Troisième recommandation :
Donner un signal fort au monde entier et surtout à tous ceux qui ne nous accordent plus aucune crédibilité dans le lancement d’une industrie automobile en réalisant le projet d’un circuit automobile capable d’accueillir rapidement un grand prix du championnat du monde pilote et constructeurs de Formule 1.

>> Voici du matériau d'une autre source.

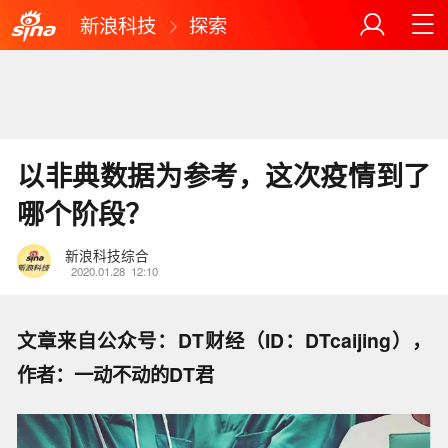
新浪科技
探索
以非典数据为参考，这次疫情到了
哪个阶段？
新浪科技综合
2020.01.28
12:10
文章来自公众号：DT财经（ID：DTcaijing），
作者：一动不动的DT君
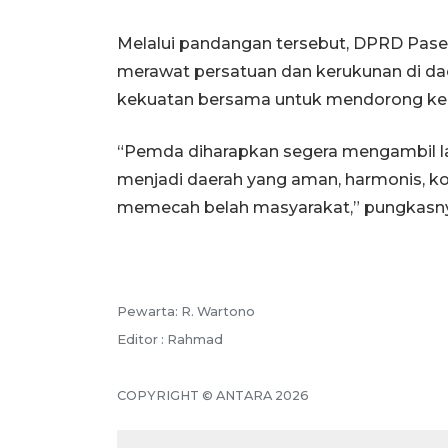
Melalui pandangan tersebut, DPRD Paser
merawat persatuan dan kerukunan di dae
kekuatan bersama untuk mendorong ke
“Pemda diharapkan segera mengambil l
menjadi daerah yang aman, harmonis, ko
memecah belah masyarakat,” pungkasny
Pewarta: R. Wartono
Editor : Rahmad
COPYRIGHT © ANTARA 2026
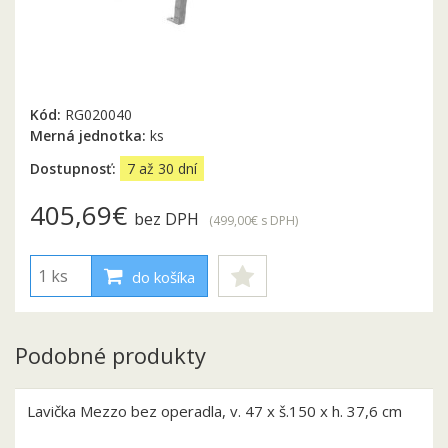
Kód:
RG020040
Merná jednotka:
ks
Dostupnosť:
7 až 30 dní
405,69€
bez DPH
(499,00€
s DPH
)
do košíka
Podobné produkty
Lavička Mezzo bez operadla, v. 47 x š.150 x h. 37,6 cm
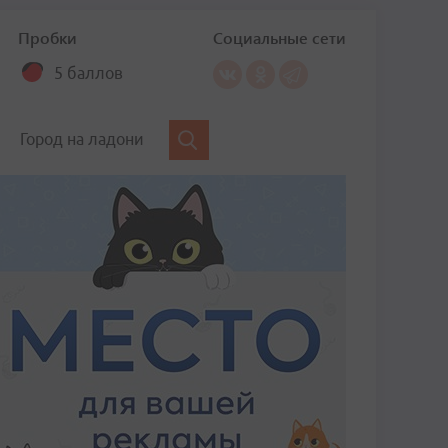
Пробки
Социальные сети
5 баллов
Город на ладони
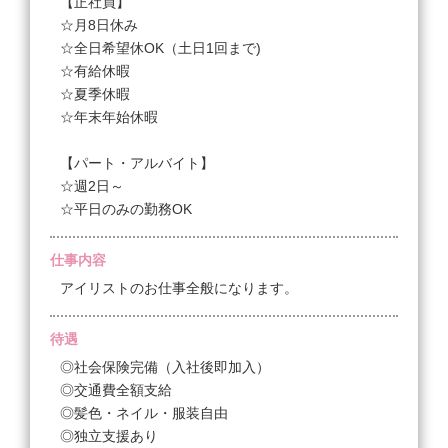
【正社員】
☆月8日休み
☆全日希望休OK（土日1回まで)
☆有給休暇
☆夏季休暇
☆年末年始休暇
【パート・アルバイト】
☆週2日～
☆平日のみの勤務OK
仕事内容
アイリストのお仕事全般になります。
待遇
◎社会保険完備（入社後即加入）
◎交通費全額支給
◎髪色・ネイル・服装自由
◎独立支援あり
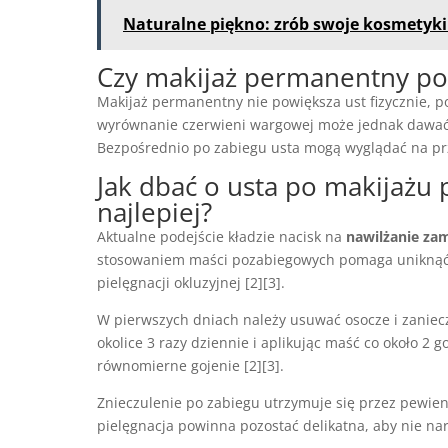
Naturalne piękno: zrób swoje kosmety
Czy makijaż permanentny po
Makijaż permanentny nie powiększa ust fizycznie, 
wyrównanie czerwieni wargowej może jednak dawać 
Bezpośrednio po zabiegu usta mogą wyglądać na prz
Jak dbać o usta po makijażu
najlepiej?
Aktualne podejście kładzie nacisk na
nawilżanie zam
stosowaniem maści pozabiegowych pomaga uniknąć p
pielęgnacji okluzyjnej [2][3].
W pierwszych dniach należy usuwać osocze i zanie
okolice 3 razy dziennie i aplikując maść co około 2
równomierne gojenie [2][3].
Znieczulenie po zabiegu utrzymuje się przez pewien
pielęgnacja powinna pozostać delikatna, aby nie nar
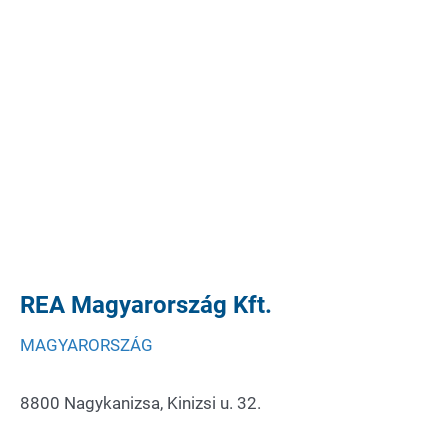
REA Magyarország Kft.
MAGYARORSZÁG
8800 Nagykanizsa, Kinizsi u. 32.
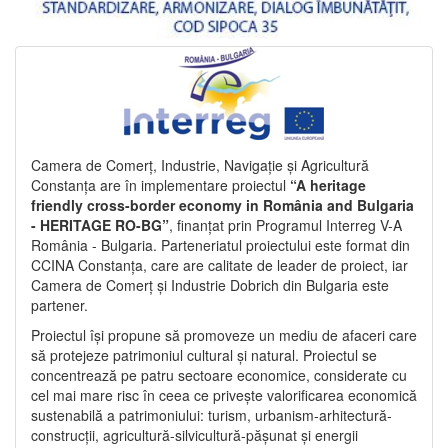
Camera de Comerț, Industrie, Navigație și Agricultură
Constanța are în implementare proiectul
“A heritage
friendly cross-border economy in România and Bulgaria
- HERITAGE RO-BG”
, finanțat prin Programul Interreg V-A
România - Bulgaria. Parteneriatul proiectului este format din
CCINA Constanța, care are calitate de leader de proiect, iar
Camera de Comerț și Industrie Dobrich din Bulgaria este
partener.
Proiectul își propune să promoveze un mediu de afaceri care
să protejeze patrimoniul cultural și natural. Proiectul se
concentrează pe patru sectoare economice, considerate cu
cel mai mare risc în ceea ce privește valorificarea economică
sustenabilă a patrimoniului: turism, urbanism-arhitectură-
construcții, agricultură-silvicultură-pășunat și energii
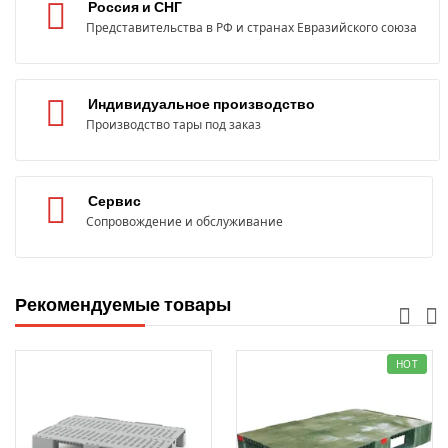
Россия и СНГ
Представительства в РФ и странах Евразийского союза
Индивидуальное производство
Производство тары под заказ
Сервис
Сопровождение и обслуживание
Рекомендуемые товары
HOT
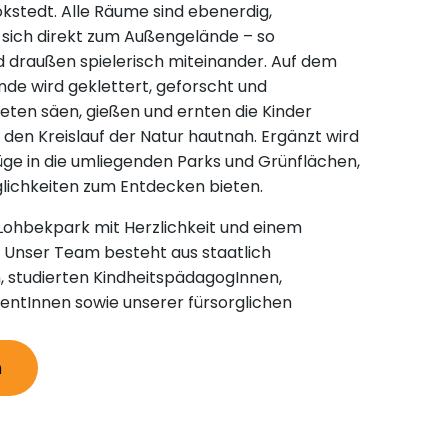
kstedt. Alle Räume sind ebenerdig,
n sich direkt zum Außengelände – so
draußen spielerisch miteinander. Auf dem
de wird geklettert, geforscht und
eten säen, gießen und ernten die Kinder
en Kreislauf der Natur hautnah. Ergänzt wird
lüge in die umliegenden Parks und Grünflächen,
lichkeiten zum Entdecken bieten.
ta Lohbekpark mit Herzlichkeit und einem
d. Unser Team besteht aus staatlich
, studierten KindheitspädagogInnen,
entInnen sowie unserer fürsorglichen
n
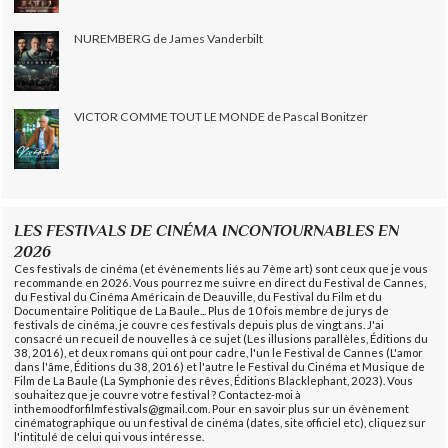
NUREMBERG de James Vanderbilt
VICTOR COMME TOUT LE MONDE de Pascal Bonitzer
LES FESTIVALS DE CINÉMA INCONTOURNABLES EN
2026
Ces festivals de cinéma (et évènements liés au 7ème art) sont ceux que je vous
recommande en 2026. Vous pourrez me suivre en direct du Festival de Cannes,
du Festival du Cinéma Américain de Deauville, du Festival du Film et du
Documentaire Politique de La Baule... Plus de 10 fois membre de jurys de
festivals de cinéma, je couvre ces festivals depuis plus de vingt ans. J'ai
consacré un recueil de nouvelles à ce sujet (Les illusions parallèles, Éditions du
38, 2016), et deux romans qui ont pour cadre, l'un le Festival de Cannes (L'amor
dans l'âme, Éditions du 38, 2016) et l'autre le Festival du Cinéma et Musique de
Film de La Baule (La Symphonie des rêves, Éditions Blacklephant, 2023). Vous
souhaitez que je couvre votre festival ? Contactez-moi à
inthemoodforfilmfestivals@gmail.com. Pour en savoir plus sur un évènement
cinématographique ou un festival de cinéma (dates, site officiel etc), cliquez sur
l'intitulé de celui qui vous intéresse.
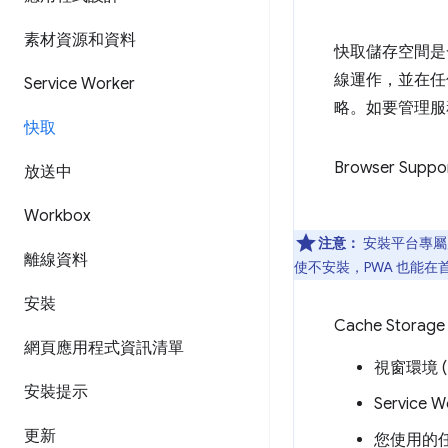
素材資源和資料
快取儲存空間是
線運作，並在任
Service Worker
略。如要管理服
快取
Browser Suppo
放送中
Workbox
注意：
安裝平台專屬
離線資料
使不安裝，PWA 也能
安裝
Cache Stor
網頁應用程式資訊清單
視窗環境 
安裝提示
Service 
更新
您使用的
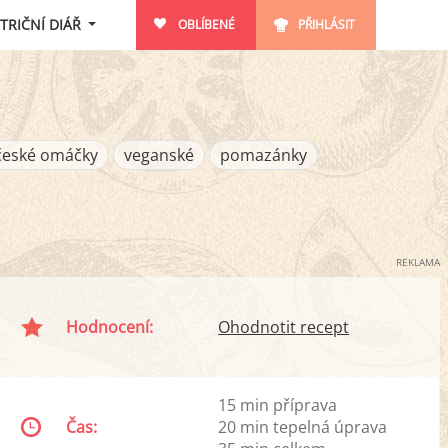
TRIČNÍ DIÁŘ
OBLÍBENÉ
PŘIHLÁSIT
české omáčky
veganské
pomazánky
REKLAMA
Hodnocení:
Ohodnotit recept
15 min příprava
Čas:
20 min tepelná úprava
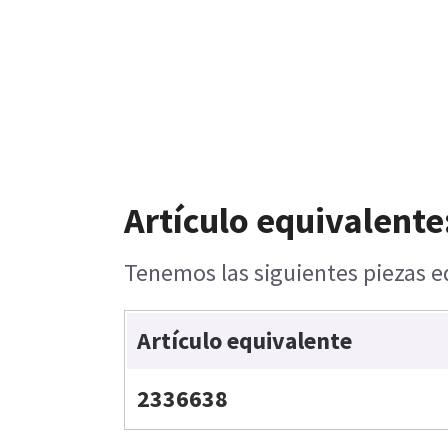
Artículo equivalente
Tenemos las siguientes piezas eq
Artículo equivalente
2336638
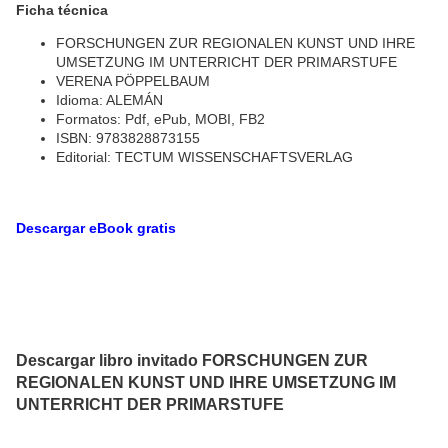
Ficha técnica
FORSCHUNGEN ZUR REGIONALEN KUNST UND IHRE
UMSETZUNG IM UNTERRICHT DER PRIMARSTUFE
VERENA PÖPPELBAUM
Idioma: ALEMÁN
Formatos: Pdf, ePub, MOBI, FB2
ISBN: 9783828873155
Editorial: TECTUM WISSENSCHAFTSVERLAG
Descargar eBook gratis
Descargar libro invitado FORSCHUNGEN ZUR
REGIONALEN KUNST UND IHRE UMSETZUNG IM
UNTERRICHT DER PRIMARSTUFE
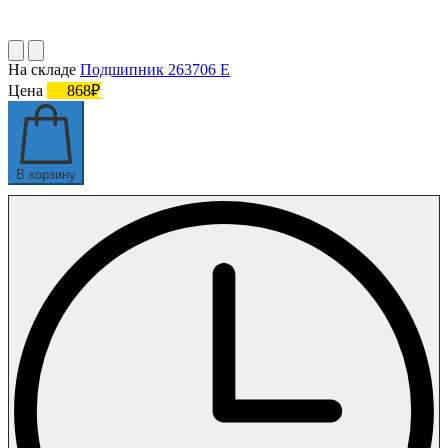
На складе
Подшипник 263706 Е
Цена
868₽
В корзину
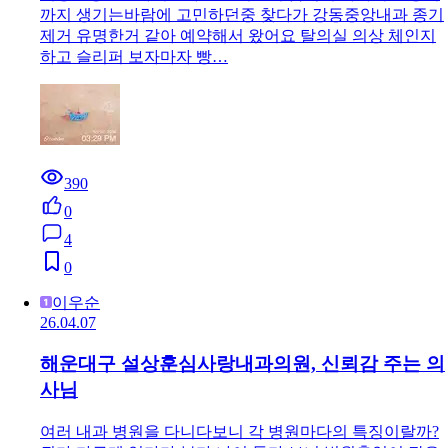
까지 생기는바람에 고민하던중 찾다가 강동중앙내과 종기
제거 유명한거 같아 예약해서 왔어요 탈의실 의상 체인지
하고 슬리퍼 보자마자 빵…
390
0
4
0
이우순
26.04.07
해운대구 설상훈심사랑내과의원, 신뢰감 주는 의
사님
여러 내과 병원을 다니다보니 각 병원마다의 특징이랄까?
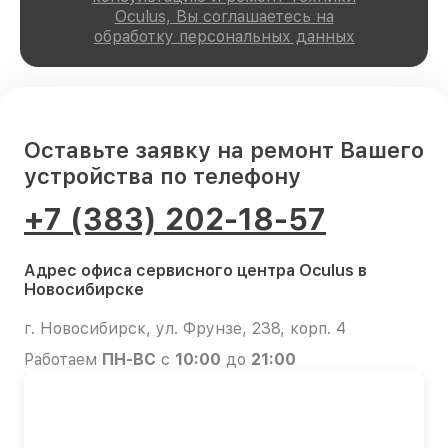
Oculus, Вы соглашаетесь на
обработку персональных данных
Оставьте заявку на ремонт Вашего
устройства по телефону
+7 (383) 202-18-57
Адрес офиса сервисного центра Oculus в
Новосибирске
г. Новосибирск, ул. Фрунзе, 238, корп. 4
Работаем
ПН-ВС
с
10:00
до
21:00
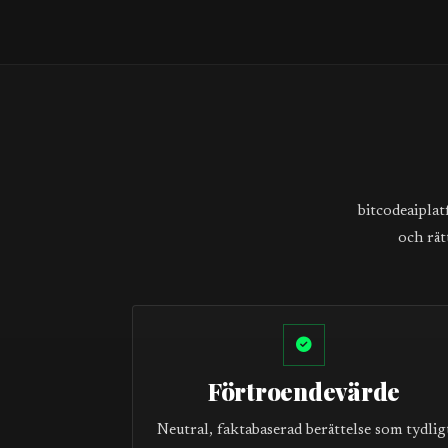
bitcodeaiplat
och rät
Förtroendevärde
Neutral, faktabaserad berättelse som tydlig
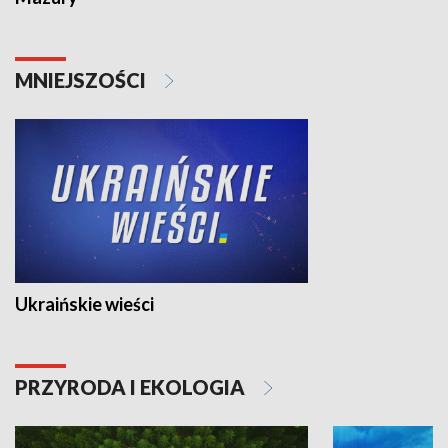
MNIEJSZOŚCI
Ukraińskie wieści
PRZYRODA I EKOLOGIA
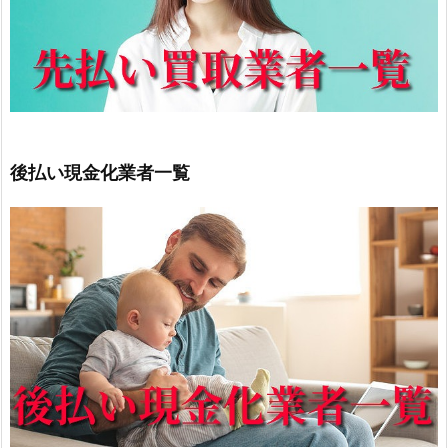
後払い現金化業者一覧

Quatrième recommandation :
Proposer la réalisation d’un tel projet de création d’une industrie automobile à un et un seul constructeur, pour mieux crédibiliser la démarche ; en s’appuyant, par exemple, sur le principe du « Self Supporting Program », formule de compensation des échanges commerciaux la plus adaptée en la matière qui impose au constructeur, pour un marché de 100.000 véhicules par an en Algérie, une capacité de production de 200.000 véhicules par an dont 100.000 seront exportés dans ses réseaux à l’extérieur à partir de l’Algérie.
Cinquième recommandation :
Réaliser avec ce constructeur de façon séquentielle les projets de tous les autres véhicules autopropulsés entrant dans sa gamme de compétence (Terre / Mer / Air).
Sixième recommandation :
Adopter le planning des actions prioritaires pour assurer la mise à jour permanente d’un PNDI par une structure existante ou à créer au sein du MPPI.